* [Task description] Omitting all images, set down every line below exactly as it appears.

* [Electronic design files]
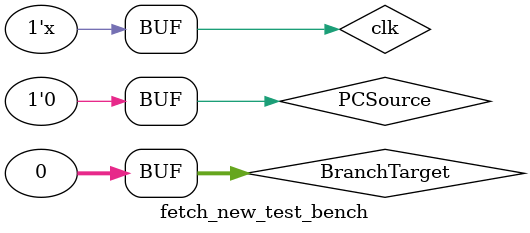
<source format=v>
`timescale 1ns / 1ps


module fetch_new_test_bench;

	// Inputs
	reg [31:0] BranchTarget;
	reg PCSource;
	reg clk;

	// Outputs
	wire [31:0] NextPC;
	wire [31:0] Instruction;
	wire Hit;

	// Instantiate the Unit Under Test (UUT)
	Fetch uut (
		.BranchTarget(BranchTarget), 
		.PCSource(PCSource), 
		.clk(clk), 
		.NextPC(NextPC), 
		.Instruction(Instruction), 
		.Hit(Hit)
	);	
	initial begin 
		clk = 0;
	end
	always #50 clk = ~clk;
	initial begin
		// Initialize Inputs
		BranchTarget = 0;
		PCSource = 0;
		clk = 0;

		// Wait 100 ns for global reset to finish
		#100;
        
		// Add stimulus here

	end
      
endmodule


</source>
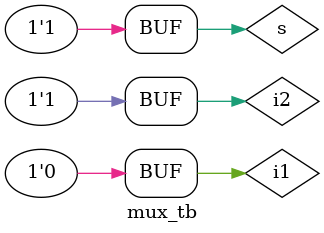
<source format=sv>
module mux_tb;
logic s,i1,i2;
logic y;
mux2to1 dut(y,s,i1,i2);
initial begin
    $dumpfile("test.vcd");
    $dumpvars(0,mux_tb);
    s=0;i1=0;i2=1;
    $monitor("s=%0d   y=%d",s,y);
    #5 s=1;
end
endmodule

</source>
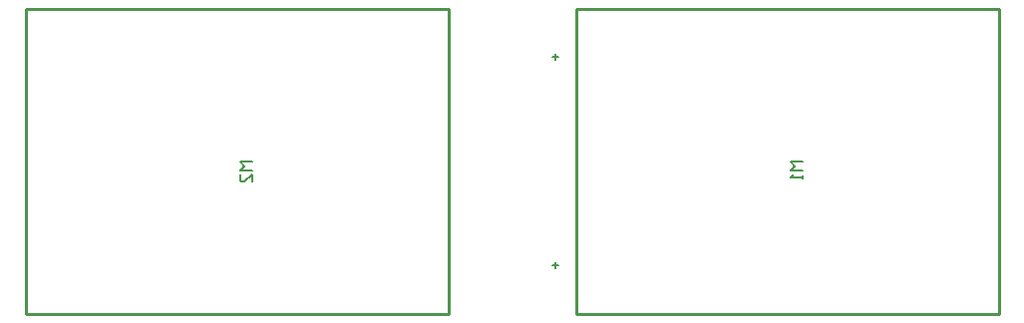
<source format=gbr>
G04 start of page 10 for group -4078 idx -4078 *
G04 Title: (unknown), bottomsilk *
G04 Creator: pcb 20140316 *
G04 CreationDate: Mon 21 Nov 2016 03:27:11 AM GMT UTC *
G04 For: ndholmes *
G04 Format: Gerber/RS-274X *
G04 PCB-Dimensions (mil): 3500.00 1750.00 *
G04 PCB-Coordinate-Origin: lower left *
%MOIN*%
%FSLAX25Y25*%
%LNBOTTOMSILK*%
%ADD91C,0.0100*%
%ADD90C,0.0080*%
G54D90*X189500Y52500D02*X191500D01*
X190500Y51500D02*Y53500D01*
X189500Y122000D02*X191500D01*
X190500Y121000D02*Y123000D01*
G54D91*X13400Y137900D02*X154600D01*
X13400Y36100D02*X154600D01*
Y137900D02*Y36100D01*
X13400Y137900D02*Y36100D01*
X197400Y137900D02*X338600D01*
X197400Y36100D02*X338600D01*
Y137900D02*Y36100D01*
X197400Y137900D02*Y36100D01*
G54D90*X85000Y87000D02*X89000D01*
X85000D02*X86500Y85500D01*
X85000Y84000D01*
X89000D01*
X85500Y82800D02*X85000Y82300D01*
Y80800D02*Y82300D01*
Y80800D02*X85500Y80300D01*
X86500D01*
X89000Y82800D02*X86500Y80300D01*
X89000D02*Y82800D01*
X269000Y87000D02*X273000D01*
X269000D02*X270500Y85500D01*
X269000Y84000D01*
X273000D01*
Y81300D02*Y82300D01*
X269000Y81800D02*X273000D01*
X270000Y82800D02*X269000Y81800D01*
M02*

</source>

* [Result of the task]
<source format=v>
`timescale 1ns / 1ps


module fetch_new_test_bench;

	// Inputs
	reg [31:0] BranchTarget;
	reg PCSource;
	reg clk;

	// Outputs
	wire [31:0] NextPC;
	wire [31:0] Instruction;
	wire Hit;

	// Instantiate the Unit Under Test (UUT)
	Fetch uut (
		.BranchTarget(BranchTarget), 
		.PCSource(PCSource), 
		.clk(clk), 
		.NextPC(NextPC), 
		.Instruction(Instruction), 
		.Hit(Hit)
	);	
	initial begin 
		clk = 0;
	end
	always #50 clk = ~clk;
	initial begin
		// Initialize Inputs
		BranchTarget = 0;
		PCSource = 0;
		clk = 0;

		// Wait 100 ns for global reset to finish
		#100;
        
		// Add stimulus here

	end
      
endmodule


</source>
<source format=sv>
module mux_tb;
logic s,i1,i2;
logic y;
mux2to1 dut(y,s,i1,i2);
initial begin
    $dumpfile("test.vcd");
    $dumpvars(0,mux_tb);
    s=0;i1=0;i2=1;
    $monitor("s=%0d   y=%d",s,y);
    #5 s=1;
end
endmodule

</source>
<source format=gbr>
G04 start of page 10 for group -4078 idx -4078 *
G04 Title: (unknown), bottomsilk *
G04 Creator: pcb 20140316 *
G04 CreationDate: Mon 21 Nov 2016 03:27:11 AM GMT UTC *
G04 For: ndholmes *
G04 Format: Gerber/RS-274X *
G04 PCB-Dimensions (mil): 3500.00 1750.00 *
G04 PCB-Coordinate-Origin: lower left *
%MOIN*%
%FSLAX25Y25*%
%LNBOTTOMSILK*%
%ADD91C,0.0100*%
%ADD90C,0.0080*%
G54D90*X189500Y52500D02*X191500D01*
X190500Y51500D02*Y53500D01*
X189500Y122000D02*X191500D01*
X190500Y121000D02*Y123000D01*
G54D91*X13400Y137900D02*X154600D01*
X13400Y36100D02*X154600D01*
Y137900D02*Y36100D01*
X13400Y137900D02*Y36100D01*
X197400Y137900D02*X338600D01*
X197400Y36100D02*X338600D01*
Y137900D02*Y36100D01*
X197400Y137900D02*Y36100D01*
G54D90*X85000Y87000D02*X89000D01*
X85000D02*X86500Y85500D01*
X85000Y84000D01*
X89000D01*
X85500Y82800D02*X85000Y82300D01*
Y80800D02*Y82300D01*
Y80800D02*X85500Y80300D01*
X86500D01*
X89000Y82800D02*X86500Y80300D01*
X89000D02*Y82800D01*
X269000Y87000D02*X273000D01*
X269000D02*X270500Y85500D01*
X269000Y84000D01*
X273000D01*
Y81300D02*Y82300D01*
X269000Y81800D02*X273000D01*
X270000Y82800D02*X269000Y81800D01*
M02*

</source>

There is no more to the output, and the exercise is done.